GCAL accredits it's ruby grading also. Its 100% money-back warranty policy stands for a duration of two years from the date on the relevant certificate. This plan makes sure the accuracy of the cut, shade and also quality grades and the carat weight.
A record or certificate ought to will have a number on it that may or could not be inscribed on a diamond. You will have the ability to go into that number on the web site of the licensing lab to check a record's legitimacy.
Aspects Of A Diamond Grading Record Diamond rating records are constantly developing yet certain element ought to stay the very same. For instance, the:
The Record #. This number is given and also videotaped in a laboratory's document and also could or could not be etched on a diamond's band. You could go into the report number on a grading lab's internet site to check the credibility of the diamond top quality record or to obtain more info concerning the diamond. Shape & Facet Style: This is the outline as well as the cutting design used for the aspect arrangement. There are 3 standard facet styles - "brilliant cut, action cut as well as combined cutting style" and also 12 basic forms which include notables such as rounded great as well as princess cut" rubies.
Dimensions: This describes size (not weight) of a ruby. Dimension consists of measurements such as size, size, weight and diameter. A measurement is commonly provided to the hundredth of a millimeter. Dimensions play a substantial duty in how a diamond glows.

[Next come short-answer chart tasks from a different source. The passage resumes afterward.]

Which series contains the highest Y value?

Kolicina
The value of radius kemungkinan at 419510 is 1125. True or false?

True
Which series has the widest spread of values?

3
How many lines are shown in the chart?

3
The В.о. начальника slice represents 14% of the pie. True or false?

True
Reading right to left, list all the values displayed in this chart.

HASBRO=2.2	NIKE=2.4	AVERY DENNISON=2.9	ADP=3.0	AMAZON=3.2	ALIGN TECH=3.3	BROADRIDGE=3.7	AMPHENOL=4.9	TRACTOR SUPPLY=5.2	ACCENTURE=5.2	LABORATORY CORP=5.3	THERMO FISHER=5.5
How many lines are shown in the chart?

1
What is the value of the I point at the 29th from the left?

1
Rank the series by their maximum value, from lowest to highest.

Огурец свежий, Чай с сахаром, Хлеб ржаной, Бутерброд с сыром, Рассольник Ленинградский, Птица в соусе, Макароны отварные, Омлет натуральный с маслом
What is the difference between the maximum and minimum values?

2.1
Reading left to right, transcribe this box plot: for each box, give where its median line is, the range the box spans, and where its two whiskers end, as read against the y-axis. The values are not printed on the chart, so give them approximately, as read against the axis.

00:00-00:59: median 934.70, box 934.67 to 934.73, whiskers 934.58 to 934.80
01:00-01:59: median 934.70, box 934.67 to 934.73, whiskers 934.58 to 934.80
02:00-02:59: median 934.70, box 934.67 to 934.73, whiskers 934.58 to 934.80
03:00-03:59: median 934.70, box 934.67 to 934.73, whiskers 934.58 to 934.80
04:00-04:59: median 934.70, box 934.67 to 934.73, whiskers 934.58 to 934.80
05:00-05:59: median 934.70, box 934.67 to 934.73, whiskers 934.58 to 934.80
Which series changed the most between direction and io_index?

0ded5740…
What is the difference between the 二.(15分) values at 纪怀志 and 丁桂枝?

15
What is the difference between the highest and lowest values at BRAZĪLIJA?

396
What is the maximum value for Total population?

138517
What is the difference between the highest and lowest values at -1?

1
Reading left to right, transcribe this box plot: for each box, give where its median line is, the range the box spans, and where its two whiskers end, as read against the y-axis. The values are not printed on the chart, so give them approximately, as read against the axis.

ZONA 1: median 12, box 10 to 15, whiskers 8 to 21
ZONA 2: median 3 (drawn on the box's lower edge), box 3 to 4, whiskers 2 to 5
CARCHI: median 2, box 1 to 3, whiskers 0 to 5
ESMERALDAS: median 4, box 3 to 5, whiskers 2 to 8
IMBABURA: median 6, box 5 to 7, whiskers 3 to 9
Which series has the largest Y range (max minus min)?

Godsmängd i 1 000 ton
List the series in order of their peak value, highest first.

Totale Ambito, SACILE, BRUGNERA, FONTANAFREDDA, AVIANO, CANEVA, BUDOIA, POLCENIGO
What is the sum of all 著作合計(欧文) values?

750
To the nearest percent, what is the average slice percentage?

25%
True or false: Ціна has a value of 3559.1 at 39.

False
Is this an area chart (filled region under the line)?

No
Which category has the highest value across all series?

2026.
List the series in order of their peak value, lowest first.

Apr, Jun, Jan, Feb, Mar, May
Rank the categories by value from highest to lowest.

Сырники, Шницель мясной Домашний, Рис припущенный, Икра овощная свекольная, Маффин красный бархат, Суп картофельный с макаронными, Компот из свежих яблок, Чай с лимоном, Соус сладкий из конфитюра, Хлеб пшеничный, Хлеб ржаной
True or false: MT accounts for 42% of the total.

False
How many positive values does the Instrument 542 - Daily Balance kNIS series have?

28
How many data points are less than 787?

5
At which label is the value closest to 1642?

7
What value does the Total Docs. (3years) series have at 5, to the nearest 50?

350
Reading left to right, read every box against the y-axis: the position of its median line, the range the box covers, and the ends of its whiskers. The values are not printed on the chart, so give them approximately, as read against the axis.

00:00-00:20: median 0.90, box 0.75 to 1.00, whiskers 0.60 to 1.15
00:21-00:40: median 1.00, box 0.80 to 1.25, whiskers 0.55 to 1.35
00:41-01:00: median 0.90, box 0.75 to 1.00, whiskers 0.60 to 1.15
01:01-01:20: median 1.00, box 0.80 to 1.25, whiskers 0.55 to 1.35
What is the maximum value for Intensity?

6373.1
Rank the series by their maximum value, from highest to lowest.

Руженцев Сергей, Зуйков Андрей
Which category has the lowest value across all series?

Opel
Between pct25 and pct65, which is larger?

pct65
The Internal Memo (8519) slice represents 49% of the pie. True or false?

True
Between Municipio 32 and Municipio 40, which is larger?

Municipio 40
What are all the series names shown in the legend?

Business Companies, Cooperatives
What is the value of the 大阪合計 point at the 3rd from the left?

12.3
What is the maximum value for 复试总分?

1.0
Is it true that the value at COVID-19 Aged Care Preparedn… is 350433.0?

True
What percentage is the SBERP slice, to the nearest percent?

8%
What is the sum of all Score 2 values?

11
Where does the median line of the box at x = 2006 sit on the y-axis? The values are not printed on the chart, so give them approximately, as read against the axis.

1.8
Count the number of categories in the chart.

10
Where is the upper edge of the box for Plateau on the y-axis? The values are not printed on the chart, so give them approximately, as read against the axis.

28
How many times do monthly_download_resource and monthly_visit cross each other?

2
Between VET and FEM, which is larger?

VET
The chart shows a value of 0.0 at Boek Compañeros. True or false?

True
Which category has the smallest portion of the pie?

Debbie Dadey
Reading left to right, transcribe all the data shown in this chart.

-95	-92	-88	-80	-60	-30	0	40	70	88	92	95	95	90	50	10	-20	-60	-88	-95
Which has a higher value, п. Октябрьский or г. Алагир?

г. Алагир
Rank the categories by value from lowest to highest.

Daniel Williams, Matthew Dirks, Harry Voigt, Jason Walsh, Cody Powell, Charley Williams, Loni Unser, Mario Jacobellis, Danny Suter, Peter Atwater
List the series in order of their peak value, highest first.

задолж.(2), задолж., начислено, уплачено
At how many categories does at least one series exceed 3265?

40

Carat weight Weight: The weight of a ruby is measured to the hundredth of a carat and some even give such action to the thousandth of a carat weight (1.123 ct.). Carat weight is one of the most unbiased and the easiest to comprehend of the 4Cs since all one needs to do is weight the rock. Shade Quality: This tells you the level of color absence in the ruby. The much less color the greater the grade.
Rubies are commonly rated from D-Z; the closer to "D" the whiter the ruby. You ought to never ever see ruby color array such as (G-H, I-J-K, as well as so on) on a diamond report. You need to only see shade varieties on appraisals for stones that are mounted.
Quality Quality: Basically every diamond has interior blemishes called inclusions and external imperfections called acnes. A diamond is rated according to the size, type, location as well as quantity of these imperfections.
Clarity qualities range from Flawless (FL) - Consisted Of. Labs make use of a couple specialists to grade the quality of a diamond in order to think of an extra accurate reading.
Cut Grade: Much more current diamond records consist of a cut grade for standard round brilliant rubies. Cut takes into consideration the brilliance, fire and scintillation of the ruby. Cut grade ranges from Superb - Poor.
Various other aspects you might encounter on a ruby report include the gloss, symmetry, fluorescence as well as percentage. Armed with this info, you are better able to earn an evaluation of the quality of diamond that is mounted in an interaction ring.